● **Directives**:
- a) Answer these questions using the passage about shoreline definitions and tidal datums.
(i) Over how many years is the height of a tidal phase averaged to calculate a tidal datum?
(ii) What period does the present National Tidal Datum Epoch cover?
(iii) For most boundary determinations, which datum values are legally accepted?
- b) Write the next part of the passage about shoreline definitions and tidal datums, starting after its final sentence.

● **Passage provided**:
►
From the standpoint of professionals such as coastal managers, surveyors, and, hydrographers, who are concerned with producing nautical charts for safe navigation and establishing legal lines of geopolitical, private property, or regulatory boundaries, the use of a uniform and consistent definition of shoreline and associated mapping standards is essential. For contemporary applications, the shoreline is typically defined to be the line of contact between the land and a selected water elevation referenced to an accepted vertical datum (NOAA, 2000). For marine and coastal applications, base elevations typically refer to local tidal datums that are defined in terms of specific tidal phases (NOAA, 2000.) Calculated as the average or mean of a specified tidal height, tidal datums vary locally in response to local topographic and hydrographic characteristics such as the geometry of the landmass, the depth of nearshore waters, and the distance of a location from the open ocean (Cole, 1997). To account for short-term meteorological effects associated storms and long-term astronomical effects related to the 18.6-year cycle of the lunar nodes and the annual variation in solar declination, a tidal datum is calculated by taking the average of the height of a specific tidal phase over a 19-year period referred to as a tidal epoch. (Marmer, 1951.) NOAA’s National Ocean Survey (NOS) periodically adopts and publishes values for datums calculated for specific 19-year periods, referred to as a National Tidal Datum Epoch (NTDE). The present NTDE, published in April 2003, is for the period 1983-2001. Although significant differences can exist between published NTDE datum values and values calculated for the most recent 19-years, legally accepted values for most boundary determinations are those referenced to the most current NTDE (Cole, 1997.)
◄
● **Excerpted data**:
►
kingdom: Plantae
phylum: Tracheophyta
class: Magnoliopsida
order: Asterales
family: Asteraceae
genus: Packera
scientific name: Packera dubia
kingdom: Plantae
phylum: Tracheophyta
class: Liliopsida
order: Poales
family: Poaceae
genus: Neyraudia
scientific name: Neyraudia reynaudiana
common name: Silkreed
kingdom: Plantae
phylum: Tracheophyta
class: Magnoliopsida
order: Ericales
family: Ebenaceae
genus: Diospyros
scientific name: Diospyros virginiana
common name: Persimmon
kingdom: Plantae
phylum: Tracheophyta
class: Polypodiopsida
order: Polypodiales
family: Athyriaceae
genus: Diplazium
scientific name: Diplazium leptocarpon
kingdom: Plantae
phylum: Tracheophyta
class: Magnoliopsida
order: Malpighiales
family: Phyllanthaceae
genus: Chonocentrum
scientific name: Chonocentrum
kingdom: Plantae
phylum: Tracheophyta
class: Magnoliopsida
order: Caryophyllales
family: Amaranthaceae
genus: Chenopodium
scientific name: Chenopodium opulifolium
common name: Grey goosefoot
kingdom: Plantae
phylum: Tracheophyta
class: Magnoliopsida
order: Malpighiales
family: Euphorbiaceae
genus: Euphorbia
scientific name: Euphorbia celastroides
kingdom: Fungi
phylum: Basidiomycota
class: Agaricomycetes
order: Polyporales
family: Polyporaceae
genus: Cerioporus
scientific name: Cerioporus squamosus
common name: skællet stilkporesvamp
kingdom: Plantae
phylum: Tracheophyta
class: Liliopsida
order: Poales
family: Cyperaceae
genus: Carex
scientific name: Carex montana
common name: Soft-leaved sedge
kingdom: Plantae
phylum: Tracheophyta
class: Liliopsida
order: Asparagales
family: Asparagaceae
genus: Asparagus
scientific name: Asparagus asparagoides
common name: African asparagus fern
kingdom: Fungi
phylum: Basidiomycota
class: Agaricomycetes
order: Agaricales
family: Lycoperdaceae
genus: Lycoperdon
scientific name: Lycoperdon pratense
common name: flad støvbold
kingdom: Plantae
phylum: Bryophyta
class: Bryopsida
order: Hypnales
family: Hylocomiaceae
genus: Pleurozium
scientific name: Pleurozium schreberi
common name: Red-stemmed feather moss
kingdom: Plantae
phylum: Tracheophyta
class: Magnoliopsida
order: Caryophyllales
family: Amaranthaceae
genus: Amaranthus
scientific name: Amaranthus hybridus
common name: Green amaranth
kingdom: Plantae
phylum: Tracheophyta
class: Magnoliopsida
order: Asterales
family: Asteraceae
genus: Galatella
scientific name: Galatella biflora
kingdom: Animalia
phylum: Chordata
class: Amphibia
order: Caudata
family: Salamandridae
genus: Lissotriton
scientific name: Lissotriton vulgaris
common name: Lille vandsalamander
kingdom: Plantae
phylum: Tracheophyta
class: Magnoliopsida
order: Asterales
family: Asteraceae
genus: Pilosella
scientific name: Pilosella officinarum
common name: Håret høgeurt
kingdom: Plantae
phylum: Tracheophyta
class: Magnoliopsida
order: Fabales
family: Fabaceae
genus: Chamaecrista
◄
● **Expected outputs**:
- a)
(i) 19 years, a period called a tidal epoch.
(ii) 1983-2001.
(iii) Values referenced to the most current National Tidal Datum Epoch (NTDE).

- b)
Common tidal datums include mean higher high water (MHHW) – the average of the highest high water (or single high water) of each tidal day observed at a specific location over the NTDE; mean high water (MHW) – the average of all high water heights observed at a specific location over the NTDE; mean sea level (MSL) – the arithmetic mean of hourly tidal heights for a specific location observed over the NTDE; mean tide level (MTL) – the arithmetic mean of mean high and mean low water calculated for a specific location; mean low water (MLW) - the average of all low water heights observed at a specific location over the NTDE; and mean lower low water (MLLW) – the average of the lowest low water (or single low water) of each tidal day observed at a specific location over the NTDE (NOAA, 2000.) Frequently, tidal datum elevations are correlated to a fixed reference adopted as a standard geodetic datum such as the North American Vertical Datum of 1988 (NAVD88) or the National Geodetic Vertical Datum of 1929 (NGVD29.)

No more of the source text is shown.